2  String, Dates, and Joins

“Especially in football, it is not a QB’s game… even though the media likes to make it into that - it takes the whole team.” - Joe Montana

“The Catch”: Dwight Clark catches a pass from Joe Montana resulting in a touchdown to give the 49ers a 28-27 victory over the Dallas Cowboys.

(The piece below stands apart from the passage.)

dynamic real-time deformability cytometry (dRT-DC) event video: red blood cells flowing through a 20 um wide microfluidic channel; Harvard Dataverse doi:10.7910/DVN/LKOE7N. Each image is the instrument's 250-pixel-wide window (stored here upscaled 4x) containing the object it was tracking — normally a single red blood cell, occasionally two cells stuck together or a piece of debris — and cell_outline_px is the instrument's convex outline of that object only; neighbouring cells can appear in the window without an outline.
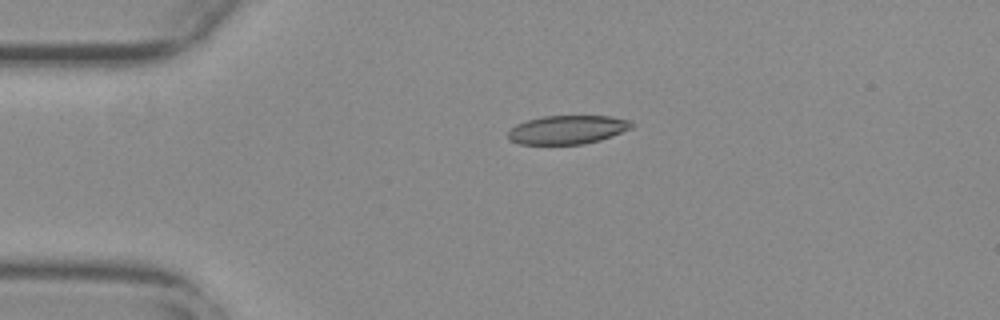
{"species": "common noctule bat (a hibernating species)", "species_latin": "Nyctalus noctula", "temperature_condition": "warm", "stored_images_in_passage": 43, "camera_frame_rate_fps": 3000, "um_per_image_px": 0.085, "animal": {"sex": "female", "body_mass_g": 29.2, "forearm_length_mm": 56.3}, "frame": {"image": 1, "passage_image": 1, "time_ms": 0.0, "image_size_px": [1000, 320], "cell_outline_px": [[636, 124], [632, 128], [612, 136], [600, 140], [584, 144], [520, 144], [508, 140], [508, 132], [516, 124], [528, 120], [544, 116], [608, 116], [632, 120]], "centroid_in_image_um": [48.27, 11.02], "position_along_channel_um": 36.7, "area_um2": 20.75}}
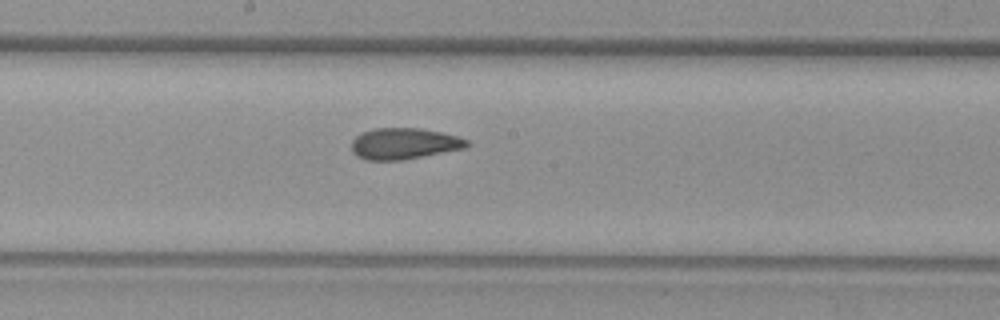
{"frame": {"image": 2, "passage_image": 18, "time_ms": 5.667, "image_size_px": [1000, 320], "cell_outline_px": [[468, 144], [464, 148], [400, 160], [364, 160], [356, 156], [352, 152], [352, 140], [356, 136], [372, 128], [420, 128], [440, 132], [456, 136], [468, 140]], "centroid_in_image_um": [34.28, 12.2], "position_along_channel_um": 213.9, "area_um2": 20.75}}
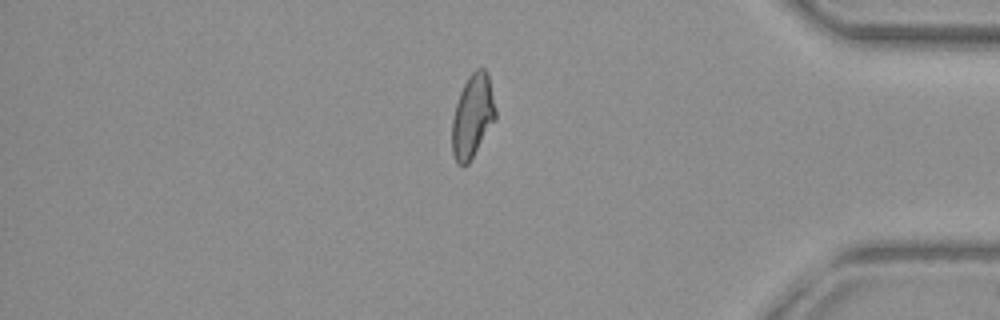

This section demonstrates how to manage and analyze sports data using string manipulation and date-time operations. We’ll explore tools from the tidyverse in R, using basketball-related datasets like pgfreethrow.csv and other datasets available in R packages.

2.1 String Manipulation

String manipulation is essential when handling categorical data or extracting information embedded within text. Using the stringr package from tidyverse, we can efficiently handle text data. This includes cleaning up inconsistent formatting, extracting specific patterns, and transforming data into analyzable formats. For example, when dealing with play results, you might need to distinguish between various outcomes or classify performance metrics based on embedded textual descriptions.

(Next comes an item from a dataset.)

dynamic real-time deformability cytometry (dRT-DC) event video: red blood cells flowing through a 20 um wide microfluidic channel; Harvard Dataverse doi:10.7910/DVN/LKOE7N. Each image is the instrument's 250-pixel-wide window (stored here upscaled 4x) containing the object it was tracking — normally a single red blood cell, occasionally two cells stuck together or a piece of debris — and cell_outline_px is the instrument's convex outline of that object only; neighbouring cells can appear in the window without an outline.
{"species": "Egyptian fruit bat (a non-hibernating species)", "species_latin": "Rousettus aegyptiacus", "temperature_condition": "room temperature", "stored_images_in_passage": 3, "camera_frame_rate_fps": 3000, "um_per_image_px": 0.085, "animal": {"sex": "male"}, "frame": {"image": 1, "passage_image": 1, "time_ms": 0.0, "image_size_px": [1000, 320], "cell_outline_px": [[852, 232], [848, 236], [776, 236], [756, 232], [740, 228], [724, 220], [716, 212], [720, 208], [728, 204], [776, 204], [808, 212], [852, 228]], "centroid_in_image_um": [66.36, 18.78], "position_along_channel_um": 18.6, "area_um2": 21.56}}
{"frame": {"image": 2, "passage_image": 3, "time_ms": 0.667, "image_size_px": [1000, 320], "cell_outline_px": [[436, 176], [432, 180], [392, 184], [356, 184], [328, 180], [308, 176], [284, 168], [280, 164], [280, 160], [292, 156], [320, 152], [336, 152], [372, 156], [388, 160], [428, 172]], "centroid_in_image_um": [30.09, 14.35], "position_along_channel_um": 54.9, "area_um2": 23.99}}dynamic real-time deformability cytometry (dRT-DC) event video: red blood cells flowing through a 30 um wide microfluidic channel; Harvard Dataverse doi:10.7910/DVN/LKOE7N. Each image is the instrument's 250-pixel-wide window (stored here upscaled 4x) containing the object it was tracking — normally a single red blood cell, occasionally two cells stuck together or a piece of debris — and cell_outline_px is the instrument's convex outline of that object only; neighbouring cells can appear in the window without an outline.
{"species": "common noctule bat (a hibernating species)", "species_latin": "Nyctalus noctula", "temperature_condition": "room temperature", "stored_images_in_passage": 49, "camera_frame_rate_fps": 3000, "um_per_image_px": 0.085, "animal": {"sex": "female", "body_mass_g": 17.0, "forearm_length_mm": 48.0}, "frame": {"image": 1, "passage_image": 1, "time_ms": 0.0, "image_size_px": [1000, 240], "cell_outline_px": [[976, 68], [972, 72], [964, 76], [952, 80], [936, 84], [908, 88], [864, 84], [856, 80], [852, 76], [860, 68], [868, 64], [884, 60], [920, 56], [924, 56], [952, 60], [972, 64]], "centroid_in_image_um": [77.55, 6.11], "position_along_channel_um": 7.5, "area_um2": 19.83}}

Efficient string manipulation also allows for seamless preprocessing of large datasets, ensuring that raw, unstructured text data can be transformed into usable forms. With tools like regular expressions and the functionality of stringr, you can extract numerical details from text, standardize categories, and even generate new variables based on patterns within your data. These transformations are vital for downstream analyses, including statistical modeling and visualization.

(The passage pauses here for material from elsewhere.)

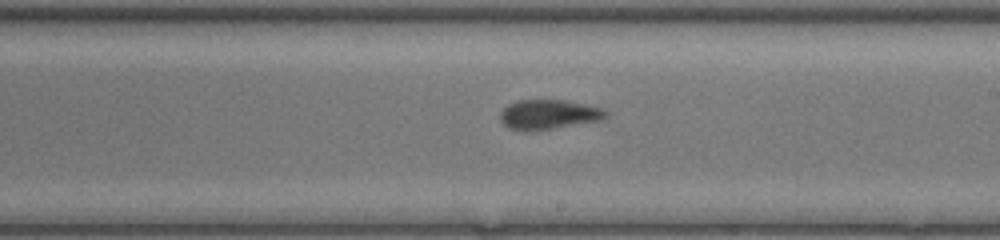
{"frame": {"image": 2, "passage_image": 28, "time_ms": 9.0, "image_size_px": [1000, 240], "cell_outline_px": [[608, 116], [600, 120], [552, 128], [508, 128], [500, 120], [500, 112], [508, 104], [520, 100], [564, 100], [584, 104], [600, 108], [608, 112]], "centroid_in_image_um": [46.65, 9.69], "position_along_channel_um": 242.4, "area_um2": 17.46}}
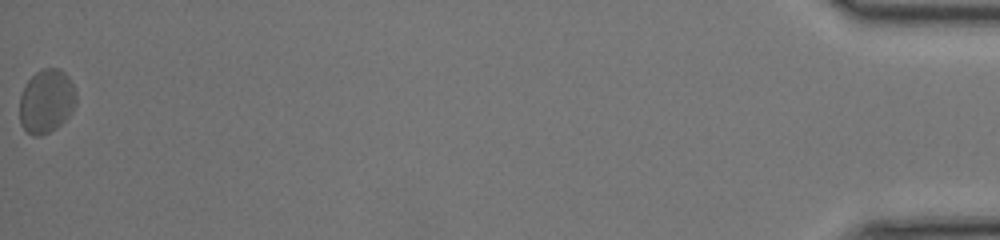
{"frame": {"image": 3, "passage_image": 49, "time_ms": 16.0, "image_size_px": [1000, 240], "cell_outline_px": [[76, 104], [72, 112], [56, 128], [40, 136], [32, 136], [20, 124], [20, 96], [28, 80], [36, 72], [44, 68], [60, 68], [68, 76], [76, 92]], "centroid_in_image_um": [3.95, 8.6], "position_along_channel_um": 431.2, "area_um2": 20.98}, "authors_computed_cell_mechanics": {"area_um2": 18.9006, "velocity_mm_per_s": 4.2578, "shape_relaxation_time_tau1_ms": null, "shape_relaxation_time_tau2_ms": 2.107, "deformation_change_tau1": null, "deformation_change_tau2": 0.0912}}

Moreover, combining stringr with other tidyverse functions facilitates a unified workflow. This integration ensures that data wrangling and string processing can occur in a pipeline, reducing redundancy and enhancing reproducibility in sports analytics projects.

2.1.1 Common stringr Functions

The stringr package provides a comprehensive set of tools for text manipulation. Below are some commonly used functions:

  • str_detect(): Checks for the presence of a pattern in a string and returns a logical value. This is useful for categorizing or flagging data based on text content.

  • str_extract(): Extracts the first occurrence of a specified pattern. Ideal for pulling out specific details like numbers or substrings embedded in text.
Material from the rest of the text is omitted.